Ecco il bio-sacchetto, (per una volta) made in Italy

“Mater-Bi”, si chiama, ed è plastica creata con sostanze vegetali: amido di mais, grano e patata. In pratica una bio-plastica, così chiamata per differenziarla dalla plastica comune, composta da polietilene, un materiale altamente inquinante poiché derivato del petrolio e per gli effetti nefasti che ha una volta dispersa nell’ambiente. E questi effetti non si limitano alla moria di animali che provocano.
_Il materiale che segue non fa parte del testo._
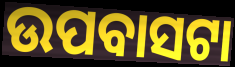
ଉପବାସଟାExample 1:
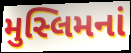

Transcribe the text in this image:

મુસ્લિમનાં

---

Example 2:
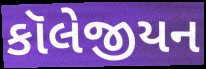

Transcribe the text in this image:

કૉલેજીયન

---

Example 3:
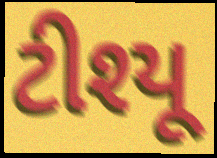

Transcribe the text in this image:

ટીશ્યૂ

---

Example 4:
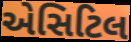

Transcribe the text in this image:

એસિટિલ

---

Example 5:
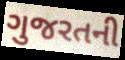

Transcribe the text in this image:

ગુજરતનીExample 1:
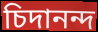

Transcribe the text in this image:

চিদানন্দ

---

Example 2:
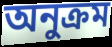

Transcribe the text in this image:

অনুক্ৰম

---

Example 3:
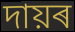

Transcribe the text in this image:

দায়ৰ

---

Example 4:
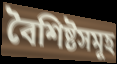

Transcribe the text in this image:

বৈশিষ্টসমূহ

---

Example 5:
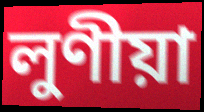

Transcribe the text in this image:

লুণীয়াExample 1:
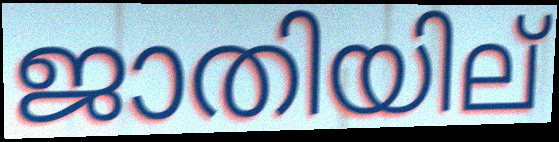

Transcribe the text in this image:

ജാതിയില്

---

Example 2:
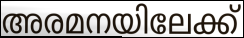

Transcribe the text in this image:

അരമനയിലേക്ക്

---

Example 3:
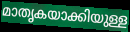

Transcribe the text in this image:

മാതൃകയാക്കിയുള്ള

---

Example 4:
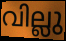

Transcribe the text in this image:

വില്ലു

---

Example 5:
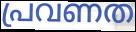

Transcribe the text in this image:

പ്രവണതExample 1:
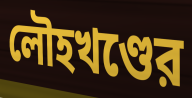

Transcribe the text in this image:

লৌহখণ্ডের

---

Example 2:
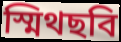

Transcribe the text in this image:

স্মিথছবি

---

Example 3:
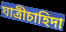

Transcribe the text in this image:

যাত্রীচাহিদা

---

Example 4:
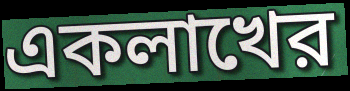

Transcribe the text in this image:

একলাখের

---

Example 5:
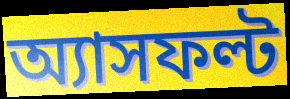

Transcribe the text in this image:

অ্যাসফল্ট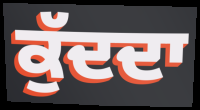
ਕੁੱਦਦਾ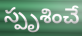
స్పృశించేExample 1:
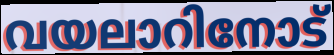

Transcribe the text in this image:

വയലാറിനോട്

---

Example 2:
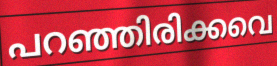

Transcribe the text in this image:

പറഞ്ഞിരിക്കവെ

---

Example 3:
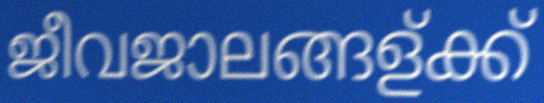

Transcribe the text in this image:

ജീവജാലങ്ങള്ക്ക്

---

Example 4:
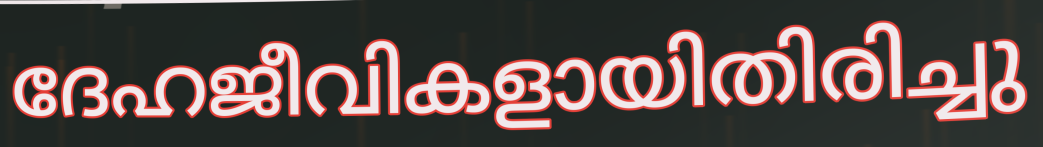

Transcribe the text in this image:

ദേഹജീവികളായിതിരിച്ചു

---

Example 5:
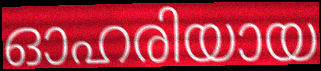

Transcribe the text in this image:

ഓഹരിയായ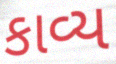
કાવ્ય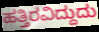
ಹತ್ತಿರವಿದ್ದುದುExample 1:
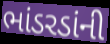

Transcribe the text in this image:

ભાંડરડાંની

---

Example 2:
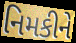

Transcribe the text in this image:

નિમકીને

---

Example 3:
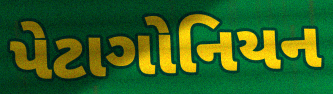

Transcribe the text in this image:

પેટાગોનિયન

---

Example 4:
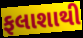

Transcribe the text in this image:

ફલાશાથી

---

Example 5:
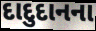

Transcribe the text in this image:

દાદુદાનના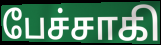
பேச்சாகி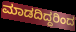
ಮಾಡದಿದ್ದರಿಂದ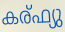
കര്ഫ്യുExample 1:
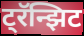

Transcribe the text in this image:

ट्रॅन्झिट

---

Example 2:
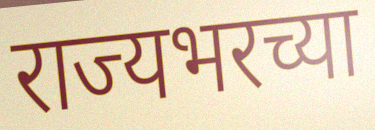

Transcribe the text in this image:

राज्यभरच्या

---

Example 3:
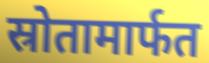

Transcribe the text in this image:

स्रोतामार्फत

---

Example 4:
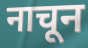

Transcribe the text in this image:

नाचून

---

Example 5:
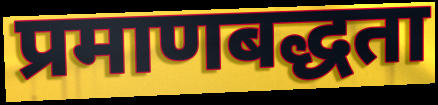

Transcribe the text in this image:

प्रमाणबद्धता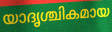
യാദൃശ്ചികമായ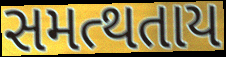
સમત્થતાયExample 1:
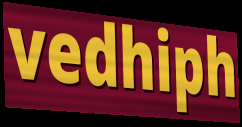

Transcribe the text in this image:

vedhiph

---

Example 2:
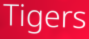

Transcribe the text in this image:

Tigers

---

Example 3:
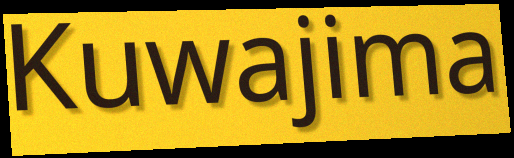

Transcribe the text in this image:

Kuwajima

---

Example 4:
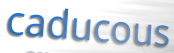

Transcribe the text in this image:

caducous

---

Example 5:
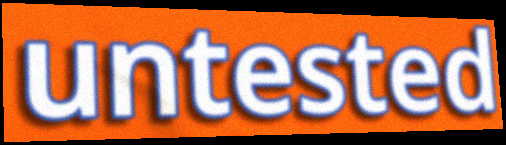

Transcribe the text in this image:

untestedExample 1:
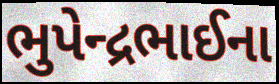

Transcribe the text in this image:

ભુપેન્દ્રભાઈના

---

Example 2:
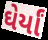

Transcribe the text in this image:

ઘેર્યાં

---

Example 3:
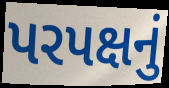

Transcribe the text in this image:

પરપક્ષનું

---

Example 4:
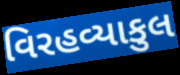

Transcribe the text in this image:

વિરહવ્યાકુલ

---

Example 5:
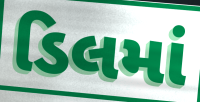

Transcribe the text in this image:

ડિલમાં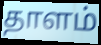
தாளம்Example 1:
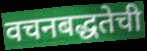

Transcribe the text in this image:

वचनबद्धतेची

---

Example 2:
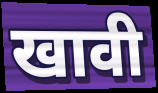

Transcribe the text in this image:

खावी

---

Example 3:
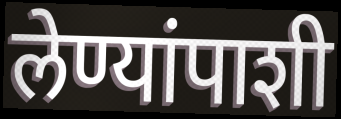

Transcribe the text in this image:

लेण्यांपाशी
Secondo un recente studio del College of Pharmacy della Nihon University in Giappone, la plastica, al contrario di quanto si crede, non rimane integra a lungo nell’ambiente ma, sotto l’azione delle intemperie (il sole in particolare), si decompone rilasciando sostanze, alcune delle quali estremamente tossiche. Negli oceani vengono assorbite dai pesci e dagli organismi marini, molti dei quali poi finiscono nei nostri piatti… E’ quindi fondamentale trovare un’alternativa alle materie plastiche tradizionali: il “mater-bi”, inventato dalla Novamont di Novara, nata da un centro di ricerca Montedison, potrebbe essere una di queste. Non per niente la ricercatrice Catia Bastioli, alla guida di questo progetto, è stata premiata dalla Commissione Europea come “Inventrice dell’Anno” nel 2007 proprio per i sacchetti in “mater-bi”.

Alla luce poi delle recenti norme che proprio la Comunità Europea sta portando avanti,  saremo peraltro costretti a cambiare alcune delle nostre abitudini, a favore di comportamenti più consoni alla protezione dell’ambiente. Il primo gennaio 2011 infatti dovrebbe scattare, nonostante la strenua resistenza da parte di lobby e produttori e i continui rinvii, lo stop definitivo alla commercializzazione delle buste di plastica non riciclabile per il trasporto delle merci, come la spesa, per esempio.

I supermercati dovrebbero offrire alternative come sportine in stoffa, carta e appunto, sacchetti in bio-plastica. Alcune catene della grande distribuzione, come la Coop, si sono già attivate. Attenzione però: i sacchetti in mater-bi sono perfetti per la raccolta differenziata dell’umido e si sciolgono dopo alcuni mesi nella compostiera da giardino, ma non vanno abbandonati nell’ambiente. Per degradarsi hanno infatti bisogno del calore sviluppato dai batteri presenti in date condizioni. La sfida dei sacchetti dunque è ancora in corso, ma di sicuro siamo sulla strada giusta e il bello è che, per una volta, si tratta di una strada tutta italiana.